The episode put me in mind of  Alistair Moffat's comments in his excellent book on Hadrian's Wall, on the relative barbarism of Romans and the invaded, artistic but illiterate Celts, "In AD 105 the Emperor Trajan sent 50,000 captives back to Rome to be butchered by gladiators for the amusement of spectators... very civilised".

Where a culture has superior military power, it somehow believes that its values are superior to those who are less developed, less able to defend themselves.

In 1919 the Aliab Dinka of Southern Sudan, naked, spear-carrying cattle herders were not paying their taxes and, when confronted, had the temerity to outwit the government forces and kill the provincial governor. The Lewis gun equipped punitive expedition burned villages and drove off 7000 cattle, sold to fund the occupying force. Who were the Barbarians?

Moffat also writes of the aftermath of Queen Boudica's rebellion, "Paullinus scoured the countryside for fugitives, allies, or even neutrals... smoke rose on every horizon as the soldiers punished southern Britain for daring to rebel". The same man dealt with the island of Anglesey, "In the days after the battle the killing went on: Paullinus ordered his men to cut down the sacred groves of oak trees on Mona, and as far as possible extirpate the cult of the druids".

The extirpation of a cult was more or less exactly what the Duke of Cumberland had in mind with his brutal and indiscriminate suppression of the Highlands in 1746. The violence and sense of superiority of the British Army of the day is only a little exaggerated in the TV series.

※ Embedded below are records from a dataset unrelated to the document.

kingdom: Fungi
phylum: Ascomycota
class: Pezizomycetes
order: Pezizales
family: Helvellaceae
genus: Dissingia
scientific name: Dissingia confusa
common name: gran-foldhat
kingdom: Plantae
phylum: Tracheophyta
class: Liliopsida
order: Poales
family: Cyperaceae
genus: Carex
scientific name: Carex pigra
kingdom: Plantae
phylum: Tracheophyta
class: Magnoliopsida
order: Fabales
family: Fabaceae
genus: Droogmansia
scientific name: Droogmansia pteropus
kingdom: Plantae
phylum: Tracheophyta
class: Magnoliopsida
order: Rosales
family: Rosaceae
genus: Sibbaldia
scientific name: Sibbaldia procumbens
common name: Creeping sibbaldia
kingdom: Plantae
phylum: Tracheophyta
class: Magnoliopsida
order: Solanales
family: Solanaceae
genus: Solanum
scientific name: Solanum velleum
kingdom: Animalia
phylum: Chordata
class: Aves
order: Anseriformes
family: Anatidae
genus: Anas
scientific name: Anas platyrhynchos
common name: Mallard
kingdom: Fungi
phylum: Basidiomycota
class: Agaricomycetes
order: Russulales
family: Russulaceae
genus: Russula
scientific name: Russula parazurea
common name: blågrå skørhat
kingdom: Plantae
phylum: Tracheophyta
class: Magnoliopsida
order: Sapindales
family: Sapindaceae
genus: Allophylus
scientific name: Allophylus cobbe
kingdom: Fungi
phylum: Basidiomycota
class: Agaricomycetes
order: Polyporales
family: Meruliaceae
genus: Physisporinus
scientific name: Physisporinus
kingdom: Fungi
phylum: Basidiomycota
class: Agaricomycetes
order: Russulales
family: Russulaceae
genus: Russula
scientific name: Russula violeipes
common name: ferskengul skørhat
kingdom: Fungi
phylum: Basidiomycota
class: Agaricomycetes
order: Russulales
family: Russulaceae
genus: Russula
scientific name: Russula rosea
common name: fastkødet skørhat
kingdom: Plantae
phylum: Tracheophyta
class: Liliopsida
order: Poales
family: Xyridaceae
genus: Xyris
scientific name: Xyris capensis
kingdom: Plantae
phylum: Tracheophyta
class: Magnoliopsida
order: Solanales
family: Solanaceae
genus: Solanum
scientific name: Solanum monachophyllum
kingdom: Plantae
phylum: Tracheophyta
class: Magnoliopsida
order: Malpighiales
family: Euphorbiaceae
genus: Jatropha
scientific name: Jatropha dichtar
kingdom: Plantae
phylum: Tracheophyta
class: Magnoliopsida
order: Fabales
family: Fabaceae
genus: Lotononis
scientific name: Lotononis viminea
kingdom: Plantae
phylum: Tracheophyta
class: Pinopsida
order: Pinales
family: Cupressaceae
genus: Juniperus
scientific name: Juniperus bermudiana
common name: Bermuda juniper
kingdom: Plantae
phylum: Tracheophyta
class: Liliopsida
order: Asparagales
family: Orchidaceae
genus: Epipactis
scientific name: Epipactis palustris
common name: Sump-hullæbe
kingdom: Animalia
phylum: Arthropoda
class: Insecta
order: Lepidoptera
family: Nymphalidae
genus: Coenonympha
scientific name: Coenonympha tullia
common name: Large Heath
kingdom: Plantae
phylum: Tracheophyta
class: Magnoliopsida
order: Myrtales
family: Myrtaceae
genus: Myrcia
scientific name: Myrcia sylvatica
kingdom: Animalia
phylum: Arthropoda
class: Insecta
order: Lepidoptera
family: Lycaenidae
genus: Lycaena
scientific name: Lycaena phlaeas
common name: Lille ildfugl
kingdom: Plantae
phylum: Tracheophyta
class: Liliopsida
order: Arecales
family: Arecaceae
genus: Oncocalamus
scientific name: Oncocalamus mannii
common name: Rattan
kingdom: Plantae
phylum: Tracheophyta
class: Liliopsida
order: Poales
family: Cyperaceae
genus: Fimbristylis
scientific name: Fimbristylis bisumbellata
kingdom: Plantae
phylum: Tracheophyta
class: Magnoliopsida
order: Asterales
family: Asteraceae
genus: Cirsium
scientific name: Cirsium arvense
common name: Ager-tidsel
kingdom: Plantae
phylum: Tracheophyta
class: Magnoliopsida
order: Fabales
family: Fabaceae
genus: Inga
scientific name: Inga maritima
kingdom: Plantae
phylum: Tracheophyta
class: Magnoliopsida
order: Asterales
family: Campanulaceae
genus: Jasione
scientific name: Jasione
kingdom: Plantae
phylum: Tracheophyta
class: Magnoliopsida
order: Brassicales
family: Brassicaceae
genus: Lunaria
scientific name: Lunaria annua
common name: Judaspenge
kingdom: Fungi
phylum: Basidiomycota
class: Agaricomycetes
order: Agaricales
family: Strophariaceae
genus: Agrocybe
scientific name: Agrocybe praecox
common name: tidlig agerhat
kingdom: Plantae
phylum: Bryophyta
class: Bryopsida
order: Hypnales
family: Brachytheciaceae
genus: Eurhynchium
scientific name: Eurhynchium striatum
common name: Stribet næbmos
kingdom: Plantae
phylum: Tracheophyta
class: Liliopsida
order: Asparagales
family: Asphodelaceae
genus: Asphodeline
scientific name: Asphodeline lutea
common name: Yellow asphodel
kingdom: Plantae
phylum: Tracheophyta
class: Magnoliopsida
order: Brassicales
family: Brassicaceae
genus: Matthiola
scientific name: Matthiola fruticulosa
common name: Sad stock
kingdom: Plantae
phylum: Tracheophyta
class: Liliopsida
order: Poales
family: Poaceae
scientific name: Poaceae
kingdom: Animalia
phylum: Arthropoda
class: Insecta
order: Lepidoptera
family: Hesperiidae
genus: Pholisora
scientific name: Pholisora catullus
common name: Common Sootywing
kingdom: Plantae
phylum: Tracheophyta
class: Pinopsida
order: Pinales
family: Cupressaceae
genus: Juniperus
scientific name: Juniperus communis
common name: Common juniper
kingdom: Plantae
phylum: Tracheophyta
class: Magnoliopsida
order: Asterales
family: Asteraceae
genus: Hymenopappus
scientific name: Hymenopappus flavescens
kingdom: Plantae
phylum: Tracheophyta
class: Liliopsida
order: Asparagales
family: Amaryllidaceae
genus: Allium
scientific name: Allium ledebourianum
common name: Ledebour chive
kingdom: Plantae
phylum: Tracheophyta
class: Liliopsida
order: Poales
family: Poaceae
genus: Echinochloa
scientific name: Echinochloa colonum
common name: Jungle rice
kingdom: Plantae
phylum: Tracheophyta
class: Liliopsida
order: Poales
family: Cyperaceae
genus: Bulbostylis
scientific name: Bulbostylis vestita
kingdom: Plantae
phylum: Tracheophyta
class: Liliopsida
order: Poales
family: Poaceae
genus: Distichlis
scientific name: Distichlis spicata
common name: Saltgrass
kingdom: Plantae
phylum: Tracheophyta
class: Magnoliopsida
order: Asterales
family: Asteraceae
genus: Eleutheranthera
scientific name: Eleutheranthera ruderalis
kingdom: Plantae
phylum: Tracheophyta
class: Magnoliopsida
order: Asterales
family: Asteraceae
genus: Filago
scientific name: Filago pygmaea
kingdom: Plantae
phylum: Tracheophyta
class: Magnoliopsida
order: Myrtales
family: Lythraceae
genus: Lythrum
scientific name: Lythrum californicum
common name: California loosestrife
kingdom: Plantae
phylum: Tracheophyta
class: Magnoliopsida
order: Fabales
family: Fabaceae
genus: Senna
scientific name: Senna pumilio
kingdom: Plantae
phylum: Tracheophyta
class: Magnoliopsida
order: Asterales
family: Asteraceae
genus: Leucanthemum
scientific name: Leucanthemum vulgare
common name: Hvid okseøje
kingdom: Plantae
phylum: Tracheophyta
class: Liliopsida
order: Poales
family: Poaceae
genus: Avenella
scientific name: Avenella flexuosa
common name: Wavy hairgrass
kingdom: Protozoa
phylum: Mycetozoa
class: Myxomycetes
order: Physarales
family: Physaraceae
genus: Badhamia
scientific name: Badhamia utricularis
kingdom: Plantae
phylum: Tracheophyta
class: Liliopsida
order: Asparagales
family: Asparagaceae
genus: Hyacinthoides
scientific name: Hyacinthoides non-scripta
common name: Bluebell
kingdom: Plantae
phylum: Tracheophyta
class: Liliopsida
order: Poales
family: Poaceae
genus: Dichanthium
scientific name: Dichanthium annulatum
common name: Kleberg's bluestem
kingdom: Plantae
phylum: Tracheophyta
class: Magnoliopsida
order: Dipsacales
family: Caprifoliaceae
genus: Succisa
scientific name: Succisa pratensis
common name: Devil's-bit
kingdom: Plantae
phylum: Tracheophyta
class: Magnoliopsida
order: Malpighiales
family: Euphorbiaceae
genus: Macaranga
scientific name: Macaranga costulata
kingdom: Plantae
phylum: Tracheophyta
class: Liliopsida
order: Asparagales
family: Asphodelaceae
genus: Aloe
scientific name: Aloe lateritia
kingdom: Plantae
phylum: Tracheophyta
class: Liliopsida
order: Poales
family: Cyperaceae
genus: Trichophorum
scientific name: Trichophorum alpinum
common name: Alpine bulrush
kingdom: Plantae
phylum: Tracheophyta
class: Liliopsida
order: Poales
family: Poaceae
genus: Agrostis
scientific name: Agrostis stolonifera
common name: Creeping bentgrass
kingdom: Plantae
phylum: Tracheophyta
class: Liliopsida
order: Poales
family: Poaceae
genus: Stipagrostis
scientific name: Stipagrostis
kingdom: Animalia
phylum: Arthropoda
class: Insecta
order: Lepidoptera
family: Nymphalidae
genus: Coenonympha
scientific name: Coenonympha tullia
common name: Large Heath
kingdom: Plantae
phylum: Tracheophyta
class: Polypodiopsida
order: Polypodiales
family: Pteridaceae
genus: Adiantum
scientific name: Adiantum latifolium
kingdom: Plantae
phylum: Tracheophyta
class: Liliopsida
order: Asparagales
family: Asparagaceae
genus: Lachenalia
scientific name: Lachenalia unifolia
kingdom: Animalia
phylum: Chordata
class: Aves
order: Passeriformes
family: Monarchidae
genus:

That was 270 years ago. But the conviction that more developed cultures are superior (and should be imposed) still endures.

Sunday, July 12, 2015

Gallipoli 1915 and Culloden 1746

My adopted town of Hawick remembers its dead. In May I visited the Gallipoli peninsular, scene of a disastrous campaign in 1915, where there is a marble shield to the Hawick fallen. 86 Hawick men lost their lives on 12 July 1915 and each year there is a service of remembrance here. Today, the centenary, there was an expanded ceremony; each of the 86 names was read out, the Last Post sounded: They shall not grow old as we that are left grow old... 

The Hawick men were from 4th Battalion, Kings Own Scottish Borderers. They were ordered to take a non existent line of trenches and ended up milling around in the open under heavy machine gun and artillery fire. Only two officers ended the day uninjured; seventy men from a unit of about 700 were fit for duty next day.

There are many heart wrenching tales from Gallipoli. Many are scarcely believable accounts of sheltering for days in the baking sun behind rotting bodies (a ready breeding ground for millions of flies). But the story that particularly caught my attention was that of Brigadier Scott Moncrieff. At the Battle of Gully Ravine, he watched his men being cut to pieces as they attacked into Turkish machine gun fire. He was ordered to attack again and felt he had no choice but to be at the head of his men. He led them 'over the top' and was hit in the head by a bullet. The attack failed.

The grave of Brigadier Scott Moncrieff
It reminded me of Cameron of Lochiel ('The Gentle Lochiel') at the Battle of Culloden in 1746; he was a polyglot, expert forester and much respected clan chief. He must have known that, after the failure of the night attack, the situation at Culloden was hopeless. But all the same he bounded across that moor in his powdered wig, brandishing a broadsword, endeavouring to engage the British Army.

But Lochiel did not reach the government front line as his legs caught the grapeshot of their cannons; he was carried back to his home at Achnacarry and escaped to France where he died.

Cameron of Lochiel (1700 - 1748)
Both men willingly put themselves in certain mortal danger in a battle they knew would be lost, leading their men in the full knowledge that it was probably all in vain. It was their duty. Better to die a hero than live a coward.